The point-slope form is a powerful way to write the equation of a line when you know a point on the line and the slope. It's particularly useful in situations where you only have partial information about the line, like in this exercise where the line goes through a specific point and has a known slope.
Effectively, the point-slope form is written as: \[ y - y_1 = m(x - x_1) \] Where

• \((x_1, y_1)\) is a given point on the line
• \(m\) is the slope of the line.

By plugging in these values into the formula, you make the relationship between your known point and the slope explicit. This is particularly valuable for graphing or converting to other forms like slope-intercept form. In this exercise, knowing the point \((-2, 5)\) and the slope \(\frac{7}{2}\) allows us to directly determine the equation in point-slope form: \( y - 5 = \frac{7}{2}(x + 2) \). This representation makes it easy to transform the equation into different forms as needed.

Understanding how to find a line through a point is crucial for working with linear equations. In mathematics, a line can be precisely described if you have a point that it passes through and its slope. Imagine you want to draw a line on a graph. It leaves the starting point, like the one at \((-2, 5)\), and follows the direction determined by the slope.
The slope, which is the rate of change as you move along the line, helps establish how steep the line is. With a slope of \(\frac{7}{2}\), this means for every 2 units you move horizontally (either to the left or right), you rise or fall 7 units vertically.
Creating the equation of a line using these tidbits of information not only anchors the line in place but also sets its direction, like tracing a path through a forest by always moving in the same direction as a compass.

Graphing linear equations reveals the visual representation of mathematical relationships. A linear equation typically forms a straight line when plotted on a graph. Here's how to sketch a line using the slope-intercept form:

• First, identify the y-intercept from the line equation, where the line crosses the y-axis. In our example, the line given as \( y = \frac{7}{2}x + 12 \) means the y-intercept is 12.
• Begin by plotting this point (0, 12) on the graph.
• Next, use the slope \(\frac{7}{2}\).
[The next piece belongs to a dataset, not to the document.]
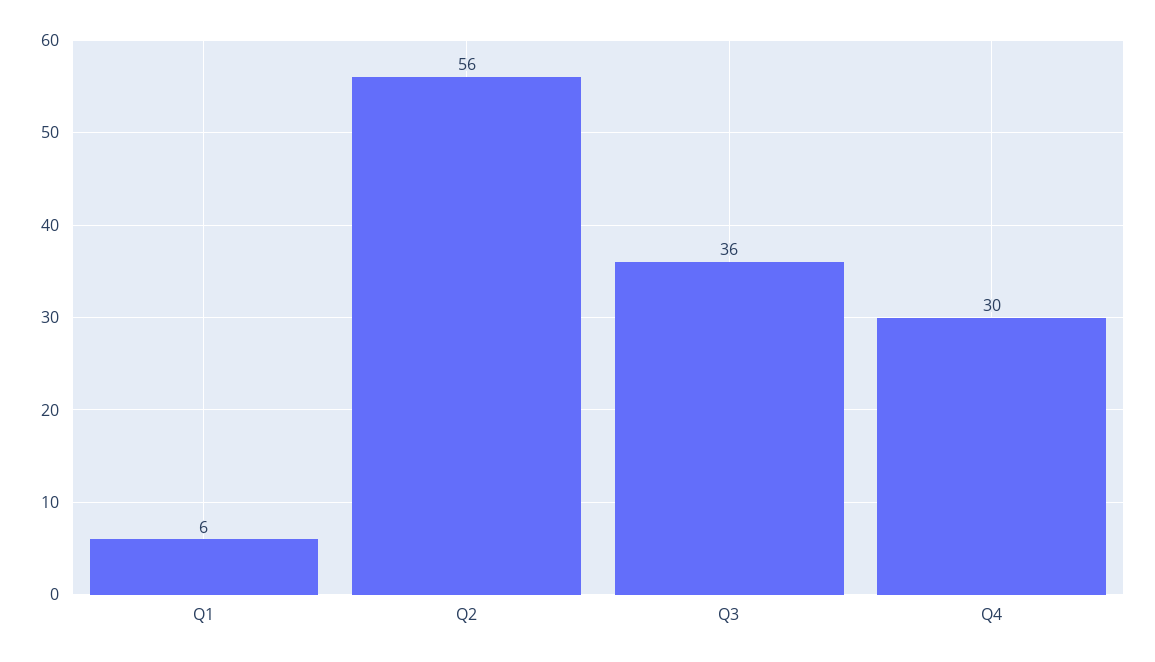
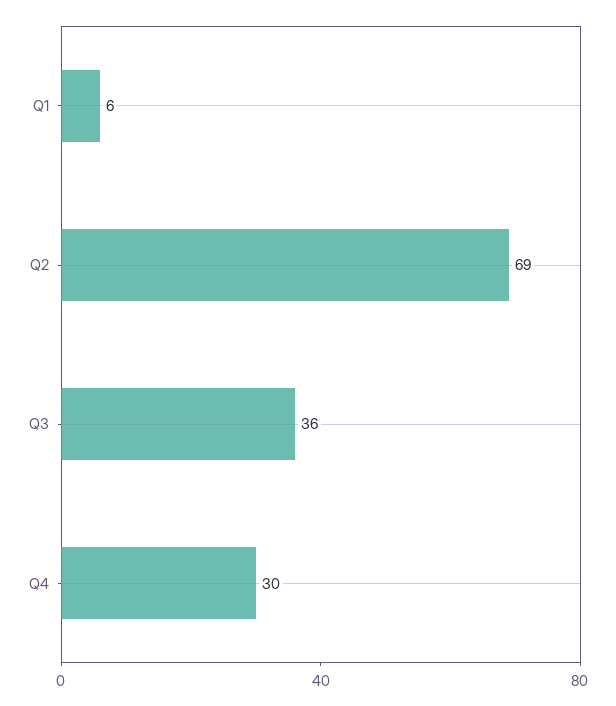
Q2: 56 -> 69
Starting from your first point, move 2 units right (horizontal movement) and 7 units up (vertical rise) to determine another point, like (2, 19).
• With these two points plotted, draw a straight line through them.
• Ensure previously given points on the line, like (-2, 5), also align perfectly with it.

By following these steps, you'll accurately represent the equation on a graph, offering a visual insight into how linear equations interact with variables.